SOURCE INFORMATION Start Marker

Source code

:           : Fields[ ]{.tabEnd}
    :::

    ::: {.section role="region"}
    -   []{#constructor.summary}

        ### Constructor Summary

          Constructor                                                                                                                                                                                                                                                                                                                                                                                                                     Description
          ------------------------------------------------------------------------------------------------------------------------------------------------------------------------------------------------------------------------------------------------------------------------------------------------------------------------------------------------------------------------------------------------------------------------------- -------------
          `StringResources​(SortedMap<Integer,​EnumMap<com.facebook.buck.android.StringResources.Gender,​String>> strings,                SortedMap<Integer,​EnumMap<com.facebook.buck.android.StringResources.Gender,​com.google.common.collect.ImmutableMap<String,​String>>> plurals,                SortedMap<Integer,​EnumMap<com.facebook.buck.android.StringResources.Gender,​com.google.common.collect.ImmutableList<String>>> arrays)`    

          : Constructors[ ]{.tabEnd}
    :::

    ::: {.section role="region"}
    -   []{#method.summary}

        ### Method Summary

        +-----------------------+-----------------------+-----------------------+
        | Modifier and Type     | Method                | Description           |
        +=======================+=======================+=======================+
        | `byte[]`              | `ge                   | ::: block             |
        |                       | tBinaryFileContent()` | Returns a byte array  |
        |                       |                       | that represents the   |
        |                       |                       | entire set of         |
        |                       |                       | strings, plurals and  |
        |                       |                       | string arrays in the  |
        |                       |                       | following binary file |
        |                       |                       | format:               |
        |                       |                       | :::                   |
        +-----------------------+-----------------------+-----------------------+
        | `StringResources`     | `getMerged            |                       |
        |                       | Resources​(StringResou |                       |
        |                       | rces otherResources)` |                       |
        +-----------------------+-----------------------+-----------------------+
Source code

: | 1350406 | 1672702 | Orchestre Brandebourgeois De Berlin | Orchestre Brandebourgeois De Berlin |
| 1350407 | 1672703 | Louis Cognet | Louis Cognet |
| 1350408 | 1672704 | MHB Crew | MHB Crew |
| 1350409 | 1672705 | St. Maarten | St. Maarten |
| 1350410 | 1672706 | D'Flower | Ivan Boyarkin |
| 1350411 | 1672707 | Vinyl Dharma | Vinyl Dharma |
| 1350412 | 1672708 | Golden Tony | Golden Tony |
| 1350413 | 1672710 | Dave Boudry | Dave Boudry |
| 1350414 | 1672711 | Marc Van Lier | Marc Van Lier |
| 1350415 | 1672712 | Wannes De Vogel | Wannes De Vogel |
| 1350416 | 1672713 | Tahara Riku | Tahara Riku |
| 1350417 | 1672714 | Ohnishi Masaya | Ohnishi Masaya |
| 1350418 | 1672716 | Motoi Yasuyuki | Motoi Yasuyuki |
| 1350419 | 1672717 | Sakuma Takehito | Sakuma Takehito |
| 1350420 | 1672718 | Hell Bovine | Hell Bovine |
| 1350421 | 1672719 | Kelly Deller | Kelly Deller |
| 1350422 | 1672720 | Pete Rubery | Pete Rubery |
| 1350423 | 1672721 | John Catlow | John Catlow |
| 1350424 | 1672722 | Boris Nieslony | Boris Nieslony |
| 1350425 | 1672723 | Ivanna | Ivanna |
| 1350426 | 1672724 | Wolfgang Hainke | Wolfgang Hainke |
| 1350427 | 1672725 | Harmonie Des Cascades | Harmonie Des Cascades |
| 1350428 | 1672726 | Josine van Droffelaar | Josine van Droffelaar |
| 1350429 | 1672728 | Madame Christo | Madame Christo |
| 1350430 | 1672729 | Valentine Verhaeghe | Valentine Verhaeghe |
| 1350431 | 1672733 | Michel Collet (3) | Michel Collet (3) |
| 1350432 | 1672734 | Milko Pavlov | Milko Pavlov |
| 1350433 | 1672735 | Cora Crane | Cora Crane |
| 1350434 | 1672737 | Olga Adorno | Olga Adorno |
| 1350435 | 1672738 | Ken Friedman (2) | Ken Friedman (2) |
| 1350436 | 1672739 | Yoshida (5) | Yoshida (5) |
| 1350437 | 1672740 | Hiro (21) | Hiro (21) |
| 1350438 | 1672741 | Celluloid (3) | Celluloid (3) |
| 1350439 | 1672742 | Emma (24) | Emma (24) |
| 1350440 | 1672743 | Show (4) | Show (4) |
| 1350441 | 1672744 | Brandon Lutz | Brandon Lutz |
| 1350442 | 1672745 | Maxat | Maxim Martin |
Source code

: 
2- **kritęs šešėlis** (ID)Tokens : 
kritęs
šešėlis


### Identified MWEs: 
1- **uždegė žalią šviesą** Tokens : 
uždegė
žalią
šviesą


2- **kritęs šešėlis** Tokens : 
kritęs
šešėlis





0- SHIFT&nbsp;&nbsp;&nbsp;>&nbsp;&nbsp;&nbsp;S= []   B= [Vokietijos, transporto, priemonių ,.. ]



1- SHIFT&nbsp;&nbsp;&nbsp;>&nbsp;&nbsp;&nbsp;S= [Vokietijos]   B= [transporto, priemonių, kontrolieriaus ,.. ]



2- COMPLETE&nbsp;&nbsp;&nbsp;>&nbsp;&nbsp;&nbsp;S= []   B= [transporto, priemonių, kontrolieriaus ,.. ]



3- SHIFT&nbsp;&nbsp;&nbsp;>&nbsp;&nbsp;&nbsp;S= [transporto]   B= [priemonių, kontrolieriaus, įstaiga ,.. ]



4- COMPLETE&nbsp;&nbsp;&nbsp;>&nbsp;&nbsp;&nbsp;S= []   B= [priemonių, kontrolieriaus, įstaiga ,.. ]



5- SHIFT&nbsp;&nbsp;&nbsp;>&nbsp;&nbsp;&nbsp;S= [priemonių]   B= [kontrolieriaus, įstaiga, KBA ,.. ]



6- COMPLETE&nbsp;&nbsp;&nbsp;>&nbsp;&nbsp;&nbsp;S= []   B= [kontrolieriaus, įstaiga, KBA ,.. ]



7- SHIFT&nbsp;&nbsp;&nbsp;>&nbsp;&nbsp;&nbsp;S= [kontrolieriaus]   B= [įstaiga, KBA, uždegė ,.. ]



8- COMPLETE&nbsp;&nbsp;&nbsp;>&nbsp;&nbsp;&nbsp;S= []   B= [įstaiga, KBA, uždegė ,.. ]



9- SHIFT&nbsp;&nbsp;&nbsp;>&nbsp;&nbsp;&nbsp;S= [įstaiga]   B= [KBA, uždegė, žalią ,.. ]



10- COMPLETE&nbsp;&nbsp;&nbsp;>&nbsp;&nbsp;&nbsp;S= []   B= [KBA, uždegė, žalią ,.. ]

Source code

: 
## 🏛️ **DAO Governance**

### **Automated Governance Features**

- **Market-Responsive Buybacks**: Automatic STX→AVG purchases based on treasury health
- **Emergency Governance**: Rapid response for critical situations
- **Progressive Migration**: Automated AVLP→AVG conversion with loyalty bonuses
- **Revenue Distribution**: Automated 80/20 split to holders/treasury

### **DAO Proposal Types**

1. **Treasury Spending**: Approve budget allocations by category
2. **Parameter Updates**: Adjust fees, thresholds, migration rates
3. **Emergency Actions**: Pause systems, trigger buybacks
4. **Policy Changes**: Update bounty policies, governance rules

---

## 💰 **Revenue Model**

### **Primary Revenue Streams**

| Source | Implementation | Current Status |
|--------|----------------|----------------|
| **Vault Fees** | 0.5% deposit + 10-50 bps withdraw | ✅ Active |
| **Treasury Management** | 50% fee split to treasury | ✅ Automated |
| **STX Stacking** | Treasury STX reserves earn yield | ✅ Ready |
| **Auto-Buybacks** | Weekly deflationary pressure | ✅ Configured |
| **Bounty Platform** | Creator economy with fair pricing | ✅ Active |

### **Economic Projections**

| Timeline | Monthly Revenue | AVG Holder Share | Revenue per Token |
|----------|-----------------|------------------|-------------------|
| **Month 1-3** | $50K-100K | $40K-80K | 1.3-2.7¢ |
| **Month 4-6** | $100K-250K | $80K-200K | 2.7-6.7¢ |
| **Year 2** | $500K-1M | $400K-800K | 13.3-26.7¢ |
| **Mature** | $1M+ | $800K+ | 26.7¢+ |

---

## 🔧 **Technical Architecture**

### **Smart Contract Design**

SOURCE INFORMATION End Marker

◆ EXERCISE REQUIREMENTS ◆
Look over the records above and say, with no extra words, how many lines include "kritęs".

◆ TASK OUTPUT ◆
4